The task: The listing below should be printed exactly, every line of it. Skip the pictures.
---
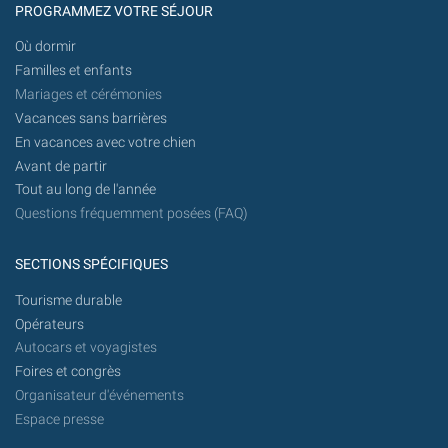
PROGRAMMEZ VOTRE SÉJOUR
Où dormir
Familles et enfants
Mariages et cérémonies
Vacances sans barrières
En vacances avec votre chien
Avant de partir
Tout au long de l'année
Questions fréquemment posées (FAQ)
SECTIONS SPÉCIFIQUES
Tourisme durable
Opérateurs
Autocars et voyagistes
Foires et congrès
Organisateur d'événements
Espace presse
---
Output:
PROGRAMMEZ VOTRE SÉJOUR
Où dormir
Familles et enfants
Mariages et cérémonies
Vacances sans barrières
En vacances avec votre chien
Avant de partir
Tout au long de l'année
Questions fréquemment posées (FAQ)
SECTIONS SPÉCIFIQUES
Tourisme durable
Opérateurs
Autocars et voyagistes
Foires et congrès
Organisateur d'événements
Espace presse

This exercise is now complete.